[Haskell-cafe] wxHaskell: getting a checkbox state
Mark Carter
mcturra2000 at yahoo.co.uk
Wed Sep 14 12:58:13 EDT 2005
Arthur Baars wrote:
> Hi,
>
> A "Checkbox" is instance of the class Checkable:
> http://wxhaskell.sourceforge.net/doc/
> Graphics.UI.WX.Classes.html#t%3ACheckable
>
> This means you can "get" and "set" the "checked" property for
> checkboxes.
> for example:
> c <- get cbEdit checked
> set cbEdit [checked := not c ]
>
> The following code makes the checkbox print its state every time it
> is checked or unchecked:
> cbEdit <- checkBox f [text := "Edit Mode" ]
> set cbEdit [ on command := do v <- get cbEdit checked
> print v
> ]
AHA! Yes, very useful.
The problem I was having before was that I was trying to create a
separate function onCbEdit, thus:
cbEdit <- checkBox p1 [text := "Edit Mode", on command := onCbEdit
textlog ]
This had the problem that onCbEdit basically needed to have its control
passed in (i.e. cbEdit) as a parameter in order to inspect its state.
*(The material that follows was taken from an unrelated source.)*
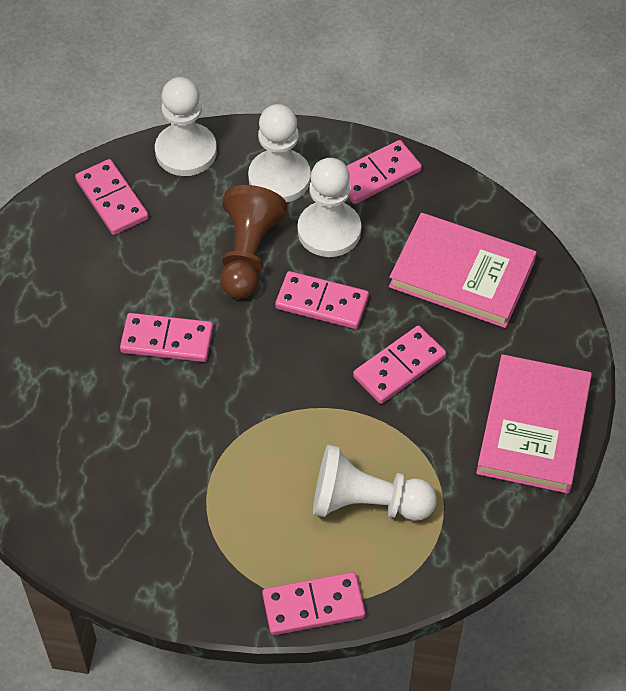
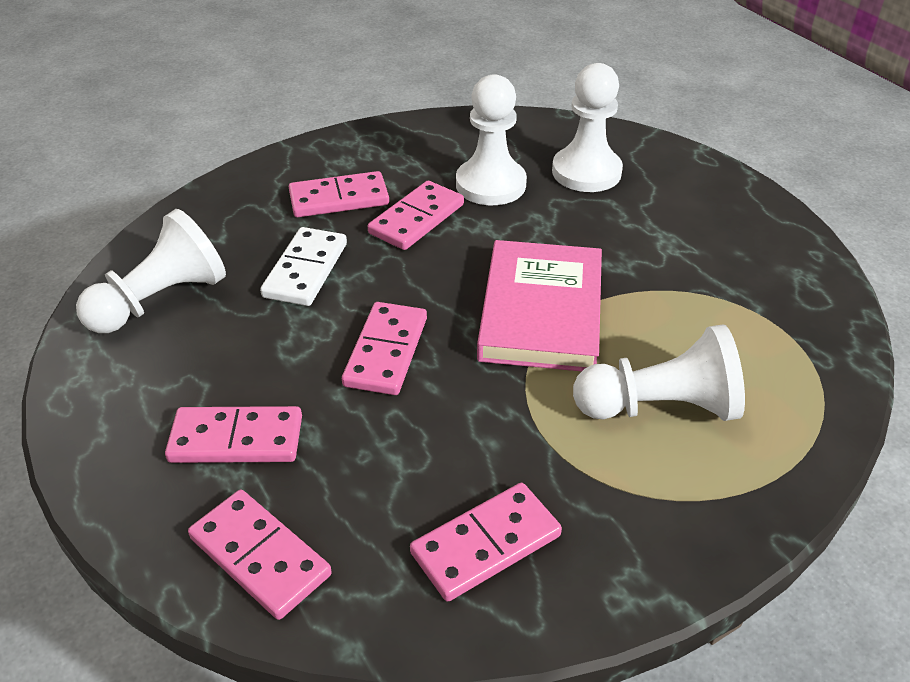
brown pawn: 1 -> 0
pink book: 2 -> 1
white domino: 0 -> 1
So
I wanted to do something like:
cbEdit <- checkBox p1 [text := "Edit Mode", on command := onCbEdit
textlog cbEdit ]
Except you can't do that, because cbEdit isn't yet defined. But your
suggestion gets 'round that. In the main loop, I now do:
cbEdit <- checkBox p1 [text := "Edit Mode" ]
set cbEdit [ on command := onCbEdit textlog cbEdit ]
and in my where clause I do:
onCbEdit textlog me = do
checkedp <- get me checked
appendText textlog "onCbEdit\n"
appendText textlog (show checkedp)
Of course, I'll ultimately want it to do something much more interesting
than that - but I was just scratching my head wondering how on earth it
could be done; until you came along.
Hmm. interesting. I'm finding Haskell a bit head-scratching generally.
The syntax is unfamiliar, and Monads, blimey. My understanding of them
so far is that they form a barrier between the big, nastey, stateful
world, and the clean functional world that I as a programmer occupy.
Although I seem to be using a lot of do statements, which presumably
means that I'm back in the world of imperative programming.
I program in VBA for a living now, but I have a lot of familiarity with
Python, and I've done a fair amount of C in my time. I know a bit about
C++, but have never gotten involved much with the GUI side of it. A few
days ago, I installed an old version of Visual C++, and generated an MFC
boilerplate app. My impression is that this MFC/C++ stuff is a confused
mess. Admittedly I know very little about MFC; but I'm fairly confident
that if a good programmer sat down to design a GUI system from scratch,
he would not end up with something like MFC. There seems to be too many
"bits" to it, and you have to scatter your declarations over too many
files, with scaffolding everywhere. My application also needs to create
GUI elements on the fly - and the MFC approach to doing this is woefully
painful.
I'm currently hacking BouncingBalls.hs to be more to my liking (my balls
don't bounce, for starters). The way it adds balls is straighforward. I
find I need to hack code that already-exists because my understanding of
the syntax and principles is very limited. I continue my Haskell
experiments further ...
> Arthur
>
> PS: there is a mailinglist for wxhaskell-related questions:
> http://lists.sourceforge.net/lists/listinfo/wxhaskell-users
Seems quite dormant, though. Only 4 postings last month.
BTW, apologies Arthur Baars - I meant to email this response to the
newsgroup, but ended up posting to him personally.